Compassion for strangers

“Our lives begin to end the day we become silent about things that matter,” said the Reverend Martin Luther King. For leaders of the US civil rights struggle this was not a lofty ideal so much as a practical reason to regroup after being assaulted by thugs, mauled by police dogs and battered by fire hoses. Repeatedly, progressive American citizens – black and white, rich and poor – risked life and limb to integrate lunch counters, buses and high schools and universities in the American South, because they were determined to overturn centuries of racial prejudice.

King and his colleagues were spat on, cursed, and beaten because they dared to insist on the humanity of a group that had been treated as a perennial underclass in American society. Their mission often seemed impractical, but it drew its inspiration from earlier progressive movements. Perhaps the most eloquent slogan of the decade – “I am a man” – echoed a catchphrase of the British Abolitionist movement while quietly alluding to the crux of the 1857 US Supreme Court decision in the Dred Scott case.

If King were alive today, he would be urging his compatriots to show compassion towards refugees. As mass migrations from chronically insecure parts of the world catch Europe and the United States off guard, millions of silent and displaced people have become a target of opportunity for racists and chauvinists on both sides of the Atlantic. US politicians, particularly within the Republican Party, have displayed a lack compassion that is especially disheartening.

Ben Carson compared potential refugees to “a rabid dog running around your neighborhood”; Donald Trump suggested creating a special registry for Muslims, Jeb Bush argued that the US should focus on helping Christians instead of Muslims. It was Marco Rubio, however, who put the issue into its clearest focus: “Here’s the problem. You allow 10,000 people in. And 9,999 of them are innocent people feeling oppression. And one of them is a well-trained ISIS fighter. What if we get one of them wrong? Just one of them wrong.”

Rubio’s question carries overtones of the “one per cent doctrine” formulated by US vice president Dick Cheney ‒ the idea that potentially catastrophic scenarios, however unlikely, ought be treated as credible threats to US national security. Clearly the vast amounts of manpower and money squandered on this foolish notion have taught the GOP nothing.

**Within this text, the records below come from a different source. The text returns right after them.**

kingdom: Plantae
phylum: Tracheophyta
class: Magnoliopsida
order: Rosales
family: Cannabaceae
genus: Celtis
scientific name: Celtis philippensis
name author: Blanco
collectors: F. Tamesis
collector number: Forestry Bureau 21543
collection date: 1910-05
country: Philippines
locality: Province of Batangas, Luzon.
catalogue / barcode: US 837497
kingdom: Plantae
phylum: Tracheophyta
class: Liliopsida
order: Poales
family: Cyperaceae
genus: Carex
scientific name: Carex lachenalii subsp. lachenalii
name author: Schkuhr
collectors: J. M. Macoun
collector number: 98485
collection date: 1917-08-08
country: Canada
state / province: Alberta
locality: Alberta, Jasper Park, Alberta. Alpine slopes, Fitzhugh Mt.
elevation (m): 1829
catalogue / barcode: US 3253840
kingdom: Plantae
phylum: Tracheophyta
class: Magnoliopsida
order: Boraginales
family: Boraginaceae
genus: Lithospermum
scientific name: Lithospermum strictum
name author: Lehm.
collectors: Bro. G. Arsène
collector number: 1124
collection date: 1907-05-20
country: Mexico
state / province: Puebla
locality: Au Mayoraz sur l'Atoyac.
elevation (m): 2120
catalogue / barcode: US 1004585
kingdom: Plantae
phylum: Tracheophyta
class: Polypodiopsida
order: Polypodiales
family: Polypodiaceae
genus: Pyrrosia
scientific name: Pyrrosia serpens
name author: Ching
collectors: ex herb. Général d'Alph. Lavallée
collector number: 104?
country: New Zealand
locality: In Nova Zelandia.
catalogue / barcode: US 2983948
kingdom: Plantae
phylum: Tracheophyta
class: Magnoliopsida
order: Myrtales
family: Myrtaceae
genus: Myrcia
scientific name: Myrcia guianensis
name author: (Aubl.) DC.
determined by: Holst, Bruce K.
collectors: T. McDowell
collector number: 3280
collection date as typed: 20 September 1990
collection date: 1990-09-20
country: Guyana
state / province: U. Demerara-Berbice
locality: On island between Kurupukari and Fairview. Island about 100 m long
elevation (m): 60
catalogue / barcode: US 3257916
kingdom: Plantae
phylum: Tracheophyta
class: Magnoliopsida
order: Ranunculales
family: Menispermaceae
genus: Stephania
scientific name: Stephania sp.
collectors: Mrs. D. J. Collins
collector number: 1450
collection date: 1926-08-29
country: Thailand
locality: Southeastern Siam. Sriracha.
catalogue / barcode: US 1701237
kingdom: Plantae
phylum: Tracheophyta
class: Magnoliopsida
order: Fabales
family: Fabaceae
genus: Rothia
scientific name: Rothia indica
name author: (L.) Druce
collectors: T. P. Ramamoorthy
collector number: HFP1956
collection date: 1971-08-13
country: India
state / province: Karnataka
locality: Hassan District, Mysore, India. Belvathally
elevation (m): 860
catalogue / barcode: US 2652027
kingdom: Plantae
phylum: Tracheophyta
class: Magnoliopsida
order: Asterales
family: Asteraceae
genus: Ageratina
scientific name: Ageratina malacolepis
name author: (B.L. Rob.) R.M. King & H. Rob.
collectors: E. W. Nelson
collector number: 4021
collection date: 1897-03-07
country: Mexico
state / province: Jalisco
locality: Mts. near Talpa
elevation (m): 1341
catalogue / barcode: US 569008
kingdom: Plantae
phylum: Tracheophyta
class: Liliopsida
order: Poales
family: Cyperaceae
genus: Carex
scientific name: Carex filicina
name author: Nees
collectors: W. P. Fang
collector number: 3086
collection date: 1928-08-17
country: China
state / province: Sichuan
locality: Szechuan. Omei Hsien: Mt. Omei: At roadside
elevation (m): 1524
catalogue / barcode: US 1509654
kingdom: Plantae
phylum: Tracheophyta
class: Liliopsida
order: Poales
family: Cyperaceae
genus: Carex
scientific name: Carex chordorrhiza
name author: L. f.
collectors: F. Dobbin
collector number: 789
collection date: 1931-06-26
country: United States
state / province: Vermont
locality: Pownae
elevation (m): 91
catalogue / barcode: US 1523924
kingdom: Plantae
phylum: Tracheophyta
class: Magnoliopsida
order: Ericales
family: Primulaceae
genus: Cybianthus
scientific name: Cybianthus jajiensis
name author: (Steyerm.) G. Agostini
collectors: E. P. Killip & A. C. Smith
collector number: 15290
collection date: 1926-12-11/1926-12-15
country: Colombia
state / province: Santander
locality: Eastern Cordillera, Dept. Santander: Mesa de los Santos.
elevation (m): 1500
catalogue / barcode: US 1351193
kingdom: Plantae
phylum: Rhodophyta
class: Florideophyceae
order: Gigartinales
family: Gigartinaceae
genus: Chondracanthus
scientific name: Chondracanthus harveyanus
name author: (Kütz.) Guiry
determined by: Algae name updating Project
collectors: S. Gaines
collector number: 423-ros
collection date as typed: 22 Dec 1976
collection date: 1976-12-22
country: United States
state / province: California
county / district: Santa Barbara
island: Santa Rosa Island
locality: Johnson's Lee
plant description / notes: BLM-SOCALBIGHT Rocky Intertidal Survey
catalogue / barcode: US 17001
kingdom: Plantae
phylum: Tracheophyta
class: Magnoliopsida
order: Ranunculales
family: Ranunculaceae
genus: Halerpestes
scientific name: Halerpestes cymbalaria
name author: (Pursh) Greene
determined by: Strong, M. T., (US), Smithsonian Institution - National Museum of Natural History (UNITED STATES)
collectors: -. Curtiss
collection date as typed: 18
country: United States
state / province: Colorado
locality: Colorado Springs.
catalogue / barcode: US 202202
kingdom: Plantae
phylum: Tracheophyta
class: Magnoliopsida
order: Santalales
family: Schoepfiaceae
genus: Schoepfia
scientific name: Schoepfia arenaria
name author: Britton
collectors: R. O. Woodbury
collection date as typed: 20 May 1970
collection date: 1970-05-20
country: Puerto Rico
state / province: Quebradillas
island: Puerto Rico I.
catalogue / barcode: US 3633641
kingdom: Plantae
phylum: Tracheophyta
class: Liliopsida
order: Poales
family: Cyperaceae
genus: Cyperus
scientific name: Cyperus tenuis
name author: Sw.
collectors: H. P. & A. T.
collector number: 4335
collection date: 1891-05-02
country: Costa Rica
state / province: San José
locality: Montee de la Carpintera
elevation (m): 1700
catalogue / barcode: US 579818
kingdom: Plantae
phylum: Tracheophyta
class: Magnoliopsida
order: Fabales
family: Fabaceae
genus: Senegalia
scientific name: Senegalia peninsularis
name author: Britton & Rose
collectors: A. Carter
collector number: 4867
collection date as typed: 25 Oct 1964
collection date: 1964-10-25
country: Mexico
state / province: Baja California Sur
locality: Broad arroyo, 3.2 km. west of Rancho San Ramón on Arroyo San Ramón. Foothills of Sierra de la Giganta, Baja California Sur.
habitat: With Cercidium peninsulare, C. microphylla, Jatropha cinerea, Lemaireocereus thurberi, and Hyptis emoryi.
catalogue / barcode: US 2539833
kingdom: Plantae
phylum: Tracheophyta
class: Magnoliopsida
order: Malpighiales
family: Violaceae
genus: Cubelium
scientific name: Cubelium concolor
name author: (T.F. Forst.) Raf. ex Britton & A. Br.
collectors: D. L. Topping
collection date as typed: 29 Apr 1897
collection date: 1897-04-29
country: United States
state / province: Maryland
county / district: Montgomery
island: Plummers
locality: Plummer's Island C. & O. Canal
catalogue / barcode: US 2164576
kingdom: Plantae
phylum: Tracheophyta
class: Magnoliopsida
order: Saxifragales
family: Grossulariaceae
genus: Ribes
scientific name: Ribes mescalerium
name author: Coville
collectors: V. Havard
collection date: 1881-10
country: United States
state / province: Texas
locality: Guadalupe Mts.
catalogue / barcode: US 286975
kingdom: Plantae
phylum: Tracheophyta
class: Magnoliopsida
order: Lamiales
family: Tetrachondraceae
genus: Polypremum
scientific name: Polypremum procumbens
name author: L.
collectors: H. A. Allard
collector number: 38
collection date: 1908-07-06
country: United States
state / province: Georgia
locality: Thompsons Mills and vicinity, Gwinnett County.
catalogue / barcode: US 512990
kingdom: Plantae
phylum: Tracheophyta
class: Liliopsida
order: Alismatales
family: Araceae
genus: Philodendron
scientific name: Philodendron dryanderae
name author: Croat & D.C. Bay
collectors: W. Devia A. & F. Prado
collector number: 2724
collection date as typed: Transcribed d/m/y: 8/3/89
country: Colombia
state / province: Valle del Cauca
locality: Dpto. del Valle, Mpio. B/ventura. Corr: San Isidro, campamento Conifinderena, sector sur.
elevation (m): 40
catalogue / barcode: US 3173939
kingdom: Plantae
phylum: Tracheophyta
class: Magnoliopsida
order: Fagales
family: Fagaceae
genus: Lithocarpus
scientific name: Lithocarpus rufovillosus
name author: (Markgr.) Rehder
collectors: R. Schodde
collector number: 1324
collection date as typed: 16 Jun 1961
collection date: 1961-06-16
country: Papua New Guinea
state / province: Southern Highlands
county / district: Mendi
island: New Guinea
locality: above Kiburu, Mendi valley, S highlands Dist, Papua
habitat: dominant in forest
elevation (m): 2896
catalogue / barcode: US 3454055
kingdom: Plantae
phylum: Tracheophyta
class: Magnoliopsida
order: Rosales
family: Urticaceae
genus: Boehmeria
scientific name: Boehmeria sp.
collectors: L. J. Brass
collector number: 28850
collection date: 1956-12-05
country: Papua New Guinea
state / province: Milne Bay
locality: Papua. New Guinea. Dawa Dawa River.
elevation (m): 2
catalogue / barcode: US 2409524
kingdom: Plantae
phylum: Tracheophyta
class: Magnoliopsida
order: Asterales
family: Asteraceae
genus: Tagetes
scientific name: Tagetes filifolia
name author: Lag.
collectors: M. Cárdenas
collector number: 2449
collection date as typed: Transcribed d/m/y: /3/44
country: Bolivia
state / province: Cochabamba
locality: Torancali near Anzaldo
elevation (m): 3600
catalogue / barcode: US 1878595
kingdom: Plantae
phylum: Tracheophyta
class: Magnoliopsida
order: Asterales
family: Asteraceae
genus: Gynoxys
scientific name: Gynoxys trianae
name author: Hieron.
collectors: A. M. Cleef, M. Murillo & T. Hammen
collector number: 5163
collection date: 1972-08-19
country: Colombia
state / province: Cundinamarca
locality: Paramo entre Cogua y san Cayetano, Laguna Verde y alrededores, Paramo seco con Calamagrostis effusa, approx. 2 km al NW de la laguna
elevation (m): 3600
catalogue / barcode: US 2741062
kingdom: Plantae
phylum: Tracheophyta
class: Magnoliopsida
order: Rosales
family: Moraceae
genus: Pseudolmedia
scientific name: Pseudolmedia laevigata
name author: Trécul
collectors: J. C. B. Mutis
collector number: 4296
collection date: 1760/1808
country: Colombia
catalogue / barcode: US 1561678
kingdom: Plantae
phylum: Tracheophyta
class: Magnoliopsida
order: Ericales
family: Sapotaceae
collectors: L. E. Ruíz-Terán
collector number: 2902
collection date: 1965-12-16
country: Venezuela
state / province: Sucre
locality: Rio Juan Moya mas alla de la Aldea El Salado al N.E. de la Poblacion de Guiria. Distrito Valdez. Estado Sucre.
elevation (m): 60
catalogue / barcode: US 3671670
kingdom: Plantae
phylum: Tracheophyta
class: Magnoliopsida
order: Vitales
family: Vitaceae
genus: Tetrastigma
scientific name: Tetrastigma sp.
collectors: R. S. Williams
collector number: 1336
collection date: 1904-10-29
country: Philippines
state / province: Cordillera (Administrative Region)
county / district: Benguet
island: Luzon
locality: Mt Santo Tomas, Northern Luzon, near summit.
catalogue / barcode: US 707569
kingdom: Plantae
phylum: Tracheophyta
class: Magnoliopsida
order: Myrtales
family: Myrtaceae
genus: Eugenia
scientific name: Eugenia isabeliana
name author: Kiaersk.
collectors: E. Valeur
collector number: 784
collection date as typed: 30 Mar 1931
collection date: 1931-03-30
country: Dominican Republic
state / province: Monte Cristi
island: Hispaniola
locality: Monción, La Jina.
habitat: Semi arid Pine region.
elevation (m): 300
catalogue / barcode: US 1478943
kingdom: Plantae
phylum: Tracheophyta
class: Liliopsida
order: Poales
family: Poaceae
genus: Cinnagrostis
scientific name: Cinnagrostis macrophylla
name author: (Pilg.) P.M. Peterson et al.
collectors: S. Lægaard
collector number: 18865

Fortunately, as a recent letter to this newspaper shows, not everyone has remained silent. In the wake of the recent attacks in Paris, a few extraordinarily brave French Muslims have stood blindfolded in public squares, inviting fellow citizens to embrace them as an act of solidarity. Thousands have done so. A group of Pakistani comedians have made a viral video which points out, in the course of affirming Muslim solidarity with the victims of the Paris attacks, that the main targets of terrorism, worldwide, are Muslims. Hundreds of thousands of other ordinary people — of all faiths and races — have made similar small but significant gestures against the divisive stereotyping that extremist groups like al Qaeda, the Islamic State, and Boko Haram require for their propaganda to succeed. In its proper context, compassion towards refugees is merely the final rebuke to the autocrats and extremists who have forced them into exile.

Multicultural societies like Guyana have no excuse for ignorance in these matters. We know too well the price of racism and mutual suspicion, whether these arise from religion or ideology. Hundreds of thousands of us have fought racism and xenophobia in other countries and we ought to recognize jingoist posturing for the folly that it is. Moreover, not only do we face none of the threats that have so unsettled Western countries, but, as Mr Lye points out in his letter, we could likely absorb a large number of migrants at little or no cost. Not only would this stimulate our economy, culture and society, it would go a long way towards establishing Guyana as a progressive and compassionate country. Rather than asking why we can’t do this, we should be asking ourselves Why not?